━━━ Data to use ━━━
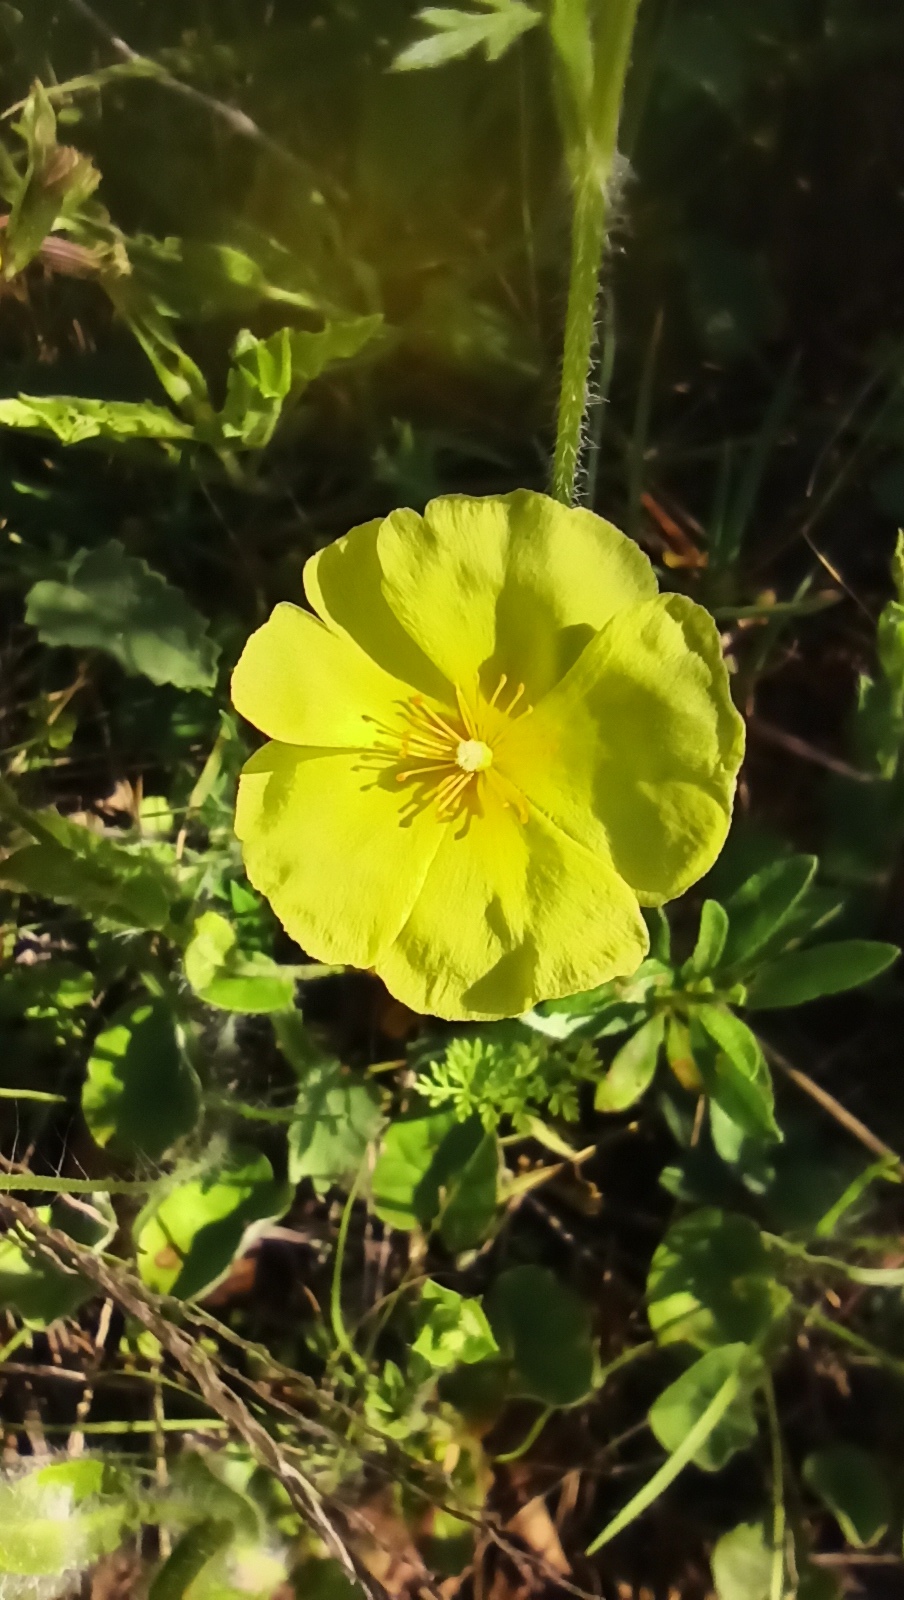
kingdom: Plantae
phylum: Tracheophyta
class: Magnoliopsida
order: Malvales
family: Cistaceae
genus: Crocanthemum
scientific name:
━━━
▸ **Stated exercise**
Can you recast each line of all the rows above as a Markdown table with the columns "No." and "Line", numbering the lines, leaving blank lines out, and omitting the pictures?

▸ **Output for this task**
| No. | Line |
|---|---|
| 1 | kingdom: Plantae |
| 2 | phylum: Tracheophyta |
| 3 | class: Magnoliopsida |
| 4 | order: Malvales |
| 5 | family: Cistaceae |
| 6 | genus: Crocanthemum |
| 7 | scientific name: |